■ **Instructions to follow**: Substitute "gatherers" for "collectors" in the rows from the beginning through the line containing "island: Sumatra", inclusive. Give those lines again with all else unchanged.
-- START OF Dataset extract --
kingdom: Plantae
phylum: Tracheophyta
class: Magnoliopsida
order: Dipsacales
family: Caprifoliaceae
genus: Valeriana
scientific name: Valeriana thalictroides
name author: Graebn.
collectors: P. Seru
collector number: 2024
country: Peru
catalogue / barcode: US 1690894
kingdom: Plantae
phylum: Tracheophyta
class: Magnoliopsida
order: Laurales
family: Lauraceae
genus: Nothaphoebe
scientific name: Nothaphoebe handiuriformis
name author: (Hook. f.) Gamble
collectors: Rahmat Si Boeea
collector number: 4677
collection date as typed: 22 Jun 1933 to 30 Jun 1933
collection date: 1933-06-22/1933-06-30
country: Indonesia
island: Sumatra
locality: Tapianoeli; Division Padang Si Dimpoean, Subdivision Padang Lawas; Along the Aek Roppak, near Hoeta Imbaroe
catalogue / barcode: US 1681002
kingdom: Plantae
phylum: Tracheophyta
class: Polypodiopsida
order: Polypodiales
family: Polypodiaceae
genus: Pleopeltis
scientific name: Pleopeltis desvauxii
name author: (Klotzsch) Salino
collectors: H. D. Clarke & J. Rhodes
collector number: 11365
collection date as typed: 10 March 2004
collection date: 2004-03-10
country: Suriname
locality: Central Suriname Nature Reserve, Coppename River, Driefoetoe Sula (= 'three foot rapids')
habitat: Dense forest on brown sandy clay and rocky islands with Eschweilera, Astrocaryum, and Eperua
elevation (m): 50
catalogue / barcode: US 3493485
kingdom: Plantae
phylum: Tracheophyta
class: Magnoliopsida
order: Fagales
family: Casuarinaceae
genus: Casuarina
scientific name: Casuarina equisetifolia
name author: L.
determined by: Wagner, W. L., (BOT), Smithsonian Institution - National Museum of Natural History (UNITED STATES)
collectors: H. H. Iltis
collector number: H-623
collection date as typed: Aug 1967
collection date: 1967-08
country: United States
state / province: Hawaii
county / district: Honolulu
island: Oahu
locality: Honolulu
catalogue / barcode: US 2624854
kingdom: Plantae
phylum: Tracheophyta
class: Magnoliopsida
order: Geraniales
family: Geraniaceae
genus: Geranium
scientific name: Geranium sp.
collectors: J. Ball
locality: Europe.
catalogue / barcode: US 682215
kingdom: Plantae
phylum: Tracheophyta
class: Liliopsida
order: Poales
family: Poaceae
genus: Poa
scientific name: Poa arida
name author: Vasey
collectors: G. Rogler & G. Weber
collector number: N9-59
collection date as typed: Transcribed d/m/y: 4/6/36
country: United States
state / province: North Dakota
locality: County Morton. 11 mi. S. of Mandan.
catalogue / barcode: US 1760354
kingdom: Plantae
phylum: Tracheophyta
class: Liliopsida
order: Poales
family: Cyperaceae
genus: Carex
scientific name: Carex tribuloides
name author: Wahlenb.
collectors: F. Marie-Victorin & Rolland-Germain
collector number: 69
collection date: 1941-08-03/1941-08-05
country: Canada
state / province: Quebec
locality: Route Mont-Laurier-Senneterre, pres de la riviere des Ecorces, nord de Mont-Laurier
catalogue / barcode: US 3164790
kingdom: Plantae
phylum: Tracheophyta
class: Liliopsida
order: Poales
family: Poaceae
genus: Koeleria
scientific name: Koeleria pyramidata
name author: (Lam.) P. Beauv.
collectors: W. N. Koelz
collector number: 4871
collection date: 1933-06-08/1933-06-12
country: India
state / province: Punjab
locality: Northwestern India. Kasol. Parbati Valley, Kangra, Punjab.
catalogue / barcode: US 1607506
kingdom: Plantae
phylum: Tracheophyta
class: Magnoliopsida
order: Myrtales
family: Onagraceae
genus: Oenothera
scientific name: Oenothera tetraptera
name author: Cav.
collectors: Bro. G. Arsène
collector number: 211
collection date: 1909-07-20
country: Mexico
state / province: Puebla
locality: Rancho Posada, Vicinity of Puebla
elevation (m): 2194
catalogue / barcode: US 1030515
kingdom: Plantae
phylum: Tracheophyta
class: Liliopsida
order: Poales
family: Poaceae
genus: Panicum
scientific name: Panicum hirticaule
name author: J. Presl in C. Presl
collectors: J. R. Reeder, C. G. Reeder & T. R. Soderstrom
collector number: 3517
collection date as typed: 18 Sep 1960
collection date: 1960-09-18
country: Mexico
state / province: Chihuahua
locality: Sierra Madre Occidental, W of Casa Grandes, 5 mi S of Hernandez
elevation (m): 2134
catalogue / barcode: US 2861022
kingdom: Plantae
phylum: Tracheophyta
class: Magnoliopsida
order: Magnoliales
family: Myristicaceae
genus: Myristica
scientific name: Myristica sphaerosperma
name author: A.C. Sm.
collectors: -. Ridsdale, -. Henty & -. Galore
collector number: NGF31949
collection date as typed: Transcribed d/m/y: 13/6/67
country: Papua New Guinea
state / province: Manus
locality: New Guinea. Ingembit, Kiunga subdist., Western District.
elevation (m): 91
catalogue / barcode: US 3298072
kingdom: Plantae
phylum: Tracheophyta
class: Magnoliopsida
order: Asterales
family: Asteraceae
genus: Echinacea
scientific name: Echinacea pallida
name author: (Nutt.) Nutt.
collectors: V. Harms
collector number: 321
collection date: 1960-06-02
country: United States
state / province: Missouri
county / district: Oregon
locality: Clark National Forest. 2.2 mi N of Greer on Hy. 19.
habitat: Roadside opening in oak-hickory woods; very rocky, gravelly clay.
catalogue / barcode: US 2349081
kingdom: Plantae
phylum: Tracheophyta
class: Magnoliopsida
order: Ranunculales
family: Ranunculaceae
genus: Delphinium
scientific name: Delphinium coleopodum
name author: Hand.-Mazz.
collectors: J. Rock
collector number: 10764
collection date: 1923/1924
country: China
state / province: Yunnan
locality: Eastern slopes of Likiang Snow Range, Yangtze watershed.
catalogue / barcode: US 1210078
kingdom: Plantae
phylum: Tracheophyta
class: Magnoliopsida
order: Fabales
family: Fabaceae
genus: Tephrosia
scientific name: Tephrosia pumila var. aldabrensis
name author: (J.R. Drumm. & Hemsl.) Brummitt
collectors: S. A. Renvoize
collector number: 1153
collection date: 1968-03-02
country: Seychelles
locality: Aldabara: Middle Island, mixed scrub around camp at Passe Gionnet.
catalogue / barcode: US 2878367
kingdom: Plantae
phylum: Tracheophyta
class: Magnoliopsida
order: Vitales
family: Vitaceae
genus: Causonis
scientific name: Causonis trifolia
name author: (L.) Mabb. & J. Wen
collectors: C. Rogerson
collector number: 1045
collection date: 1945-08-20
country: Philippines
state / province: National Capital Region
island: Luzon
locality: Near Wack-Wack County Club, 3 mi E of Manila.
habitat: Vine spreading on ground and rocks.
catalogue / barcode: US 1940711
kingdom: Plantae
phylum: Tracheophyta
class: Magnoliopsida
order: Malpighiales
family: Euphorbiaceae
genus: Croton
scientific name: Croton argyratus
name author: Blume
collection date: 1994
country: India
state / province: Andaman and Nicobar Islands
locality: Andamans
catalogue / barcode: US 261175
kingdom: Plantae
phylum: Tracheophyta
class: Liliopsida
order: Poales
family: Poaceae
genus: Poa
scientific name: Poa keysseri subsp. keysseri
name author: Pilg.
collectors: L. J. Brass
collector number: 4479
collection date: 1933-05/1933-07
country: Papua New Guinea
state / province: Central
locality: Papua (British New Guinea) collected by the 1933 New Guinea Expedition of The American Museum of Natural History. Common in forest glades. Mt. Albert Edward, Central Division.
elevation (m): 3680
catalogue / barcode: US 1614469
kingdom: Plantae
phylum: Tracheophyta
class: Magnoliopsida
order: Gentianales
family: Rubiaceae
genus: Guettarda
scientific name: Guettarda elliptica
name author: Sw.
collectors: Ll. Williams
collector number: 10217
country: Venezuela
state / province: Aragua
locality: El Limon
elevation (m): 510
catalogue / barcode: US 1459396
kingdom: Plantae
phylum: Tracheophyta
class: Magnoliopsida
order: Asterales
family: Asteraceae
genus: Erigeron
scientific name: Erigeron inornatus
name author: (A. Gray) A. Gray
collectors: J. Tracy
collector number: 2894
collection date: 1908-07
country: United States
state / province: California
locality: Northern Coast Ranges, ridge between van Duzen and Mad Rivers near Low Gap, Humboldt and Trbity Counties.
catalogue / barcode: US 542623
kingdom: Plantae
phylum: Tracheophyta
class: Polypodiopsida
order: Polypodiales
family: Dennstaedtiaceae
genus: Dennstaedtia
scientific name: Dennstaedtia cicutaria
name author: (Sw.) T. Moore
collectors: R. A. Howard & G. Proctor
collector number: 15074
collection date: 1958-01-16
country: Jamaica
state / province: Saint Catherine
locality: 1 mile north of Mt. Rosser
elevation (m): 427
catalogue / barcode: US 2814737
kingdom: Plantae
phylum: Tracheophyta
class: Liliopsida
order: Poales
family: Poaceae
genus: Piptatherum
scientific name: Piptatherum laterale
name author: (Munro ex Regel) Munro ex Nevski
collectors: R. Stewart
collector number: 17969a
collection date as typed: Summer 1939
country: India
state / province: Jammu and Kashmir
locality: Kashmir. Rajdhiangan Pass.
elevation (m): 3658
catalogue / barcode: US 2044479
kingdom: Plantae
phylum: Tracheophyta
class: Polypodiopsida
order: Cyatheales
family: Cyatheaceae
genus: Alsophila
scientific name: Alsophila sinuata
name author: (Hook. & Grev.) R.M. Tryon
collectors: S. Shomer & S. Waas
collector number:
-- END OF Dataset extract --
■ **Answer in full**:
kingdom: Plantae
phylum: Tracheophyta
class: Magnoliopsida
order: Dipsacales
family: Caprifoliaceae
genus: Valeriana
scientific name: Valeriana thalictroides
name author: Graebn.
gatherers: P. Seru
collector number: 2024
country: Peru
catalogue / barcode: US 1690894
kingdom: Plantae
phylum: Tracheophyta
class: Magnoliopsida
order: Laurales
family: Lauraceae
genus: Nothaphoebe
scientific name: Nothaphoebe handiuriformis
name author: (Hook. f.) Gamble
gatherers: Rahmat Si Boeea
collector number: 4677
collection date as typed: 22 Jun 1933 to 30 Jun 1933
collection date: 1933-06-22/1933-06-30
country: Indonesia
island: Sumatra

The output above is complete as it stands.